When analyzing leveraged commercial real estate (properties you acquire using debt) assets, one of the most important metrics to look at is something known as the Debt-Service Coverage Ratio. The Debt-Service Coverage Ratio (DSCR) is a ratio that compares your net operating income to your debt obligations. Typically the higher the ratio, the lower the risk, resulting in more cash flow and a more attractive deal to your lender since you should have more than enough income to cover your expenses. In order to calculate your DSCR, you need to know your current net operating income (all revenues less recurring operating expenses for the property. This is before debt service and any one-time charges.) and what your total debt service (annual debt service payments and other financial obligations like a sinking fund) will be.
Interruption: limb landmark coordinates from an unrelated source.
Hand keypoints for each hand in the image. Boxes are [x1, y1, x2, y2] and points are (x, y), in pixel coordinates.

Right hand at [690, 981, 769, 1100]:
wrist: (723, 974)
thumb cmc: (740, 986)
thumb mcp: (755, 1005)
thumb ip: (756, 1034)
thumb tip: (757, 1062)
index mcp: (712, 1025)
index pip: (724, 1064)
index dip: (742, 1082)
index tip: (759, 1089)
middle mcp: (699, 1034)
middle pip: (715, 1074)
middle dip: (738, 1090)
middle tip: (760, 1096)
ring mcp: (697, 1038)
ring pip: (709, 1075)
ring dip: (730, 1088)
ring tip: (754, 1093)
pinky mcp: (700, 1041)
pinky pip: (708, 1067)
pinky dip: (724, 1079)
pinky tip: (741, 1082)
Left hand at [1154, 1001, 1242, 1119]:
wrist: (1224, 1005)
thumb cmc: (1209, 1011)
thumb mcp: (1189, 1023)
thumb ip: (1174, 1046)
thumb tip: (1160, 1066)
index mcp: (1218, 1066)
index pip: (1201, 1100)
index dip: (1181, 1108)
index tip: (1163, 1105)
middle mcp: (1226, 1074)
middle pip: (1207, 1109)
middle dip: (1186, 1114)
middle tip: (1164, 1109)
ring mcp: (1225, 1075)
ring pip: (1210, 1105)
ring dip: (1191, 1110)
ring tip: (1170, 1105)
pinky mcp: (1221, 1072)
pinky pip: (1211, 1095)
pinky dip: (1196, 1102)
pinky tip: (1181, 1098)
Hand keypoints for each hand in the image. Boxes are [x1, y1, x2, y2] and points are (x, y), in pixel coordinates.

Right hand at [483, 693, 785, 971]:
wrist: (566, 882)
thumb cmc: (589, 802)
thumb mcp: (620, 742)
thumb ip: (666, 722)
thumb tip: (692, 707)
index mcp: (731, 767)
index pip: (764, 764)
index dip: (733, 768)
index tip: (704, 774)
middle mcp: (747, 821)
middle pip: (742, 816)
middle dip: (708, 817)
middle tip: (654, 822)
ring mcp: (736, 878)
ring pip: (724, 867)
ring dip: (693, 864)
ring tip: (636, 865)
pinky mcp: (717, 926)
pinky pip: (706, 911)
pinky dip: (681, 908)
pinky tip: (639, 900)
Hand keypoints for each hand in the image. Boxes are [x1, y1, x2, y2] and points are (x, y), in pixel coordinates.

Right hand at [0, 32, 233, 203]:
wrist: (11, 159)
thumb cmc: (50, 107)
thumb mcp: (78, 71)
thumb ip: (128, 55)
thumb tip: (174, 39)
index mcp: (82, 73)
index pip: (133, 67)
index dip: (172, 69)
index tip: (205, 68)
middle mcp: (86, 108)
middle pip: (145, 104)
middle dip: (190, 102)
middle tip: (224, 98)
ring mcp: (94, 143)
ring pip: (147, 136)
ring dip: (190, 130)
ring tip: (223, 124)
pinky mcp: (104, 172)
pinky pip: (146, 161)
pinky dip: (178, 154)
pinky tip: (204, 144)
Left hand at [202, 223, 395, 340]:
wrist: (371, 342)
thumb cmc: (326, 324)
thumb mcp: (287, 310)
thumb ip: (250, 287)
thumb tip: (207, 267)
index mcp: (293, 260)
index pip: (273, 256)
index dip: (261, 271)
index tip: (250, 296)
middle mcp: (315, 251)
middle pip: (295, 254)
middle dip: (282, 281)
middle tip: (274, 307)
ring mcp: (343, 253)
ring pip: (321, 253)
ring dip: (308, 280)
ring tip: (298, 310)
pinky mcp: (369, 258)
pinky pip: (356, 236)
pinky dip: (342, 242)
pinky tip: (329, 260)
Here’s an example of the DSCR formula:
Let’s say we are buying a stabilized 200 Unit multifamily apartment building for $10mm.
We have $700,000 in Net Operating Income.
We are putting down 25% equity, or $2.5mm. So we are borrowing $7.5mm.
Let’s say the terms on that money are a 25-year amortization at a 5% interest rate. Our annual payment will be about $526,000. Of that, the loan payments will be roughly 300k towards the principal and 226k towards the interest payments. Note that we operate with triple net leases in place, where the tenant is covering the insurance, taxes and maintenance in their lease payments. If your property is structured differently, make sure you’re considering all of your debt in your total debt service.
Take your $700,000 in NOI and divide it by your total debt service of $526,000 and your DSCR is: 1.33
So for every $1.33 we take in, we are paying out a $1 in debt. For some investors this is perfectly acceptable, for others this would never work. The higher the number, the less “risky” the deal and vice versa.
Why is the DSCR Important in Commercial Real Estate?
DSCR is one of the major metrics a commercial lender will look at when analyzing your deal. Higher DSCR’s equal less risk to the lender servicing a commercial real estate loan. When a lender is comfortable with a company’s ability to service the bank loan on a commercial property, you’re going to qualify for your loan that much faster. In the deals we underwrite, we generally have loan amounts in excess of 10 million. It’s been our experience that the banks typically like to have a minimum DSCR of 1.3% at that loan amount. We generally look for a similar DSCR, based on the deal, because we know we’ll have enough cash flow to cover the loan payments as well as operating expenses.
In corporate finance, some people working in commercial lending may use a global DSCR to understand the borrower’s ability to repay future and current debt obligations. The global DSCR considers not only the deal in question, but all free cash flow and debt payments from the borrower, any guarantors, and the business. We won’t spend a lot of time here but wanted to make you aware of it. The formula you would use to calculate this is:
Global DSCR = (net operating income + personal income) / (business debt service + personal debt service)
Our take on DSCR
If you are a business owner working in real estate, especially a small business that may not have the personal income or annual net operating income that a larger institution typically has, calculating your DSCR can help you to qualify your deal before you take it to a lender to analyze. In any sort of real estate investing, The DSCR calculation above is a simple one that is worth putting into your underwriting practice. Just a side note, I hate high leveraged deals. Anyone who has ever owned real estate knows that sometimes “anything that can go wrong, will go wrong.” That’s why you need to model your numbers conservatively. I prefer buying an asset after a highly leveraged guy messes up.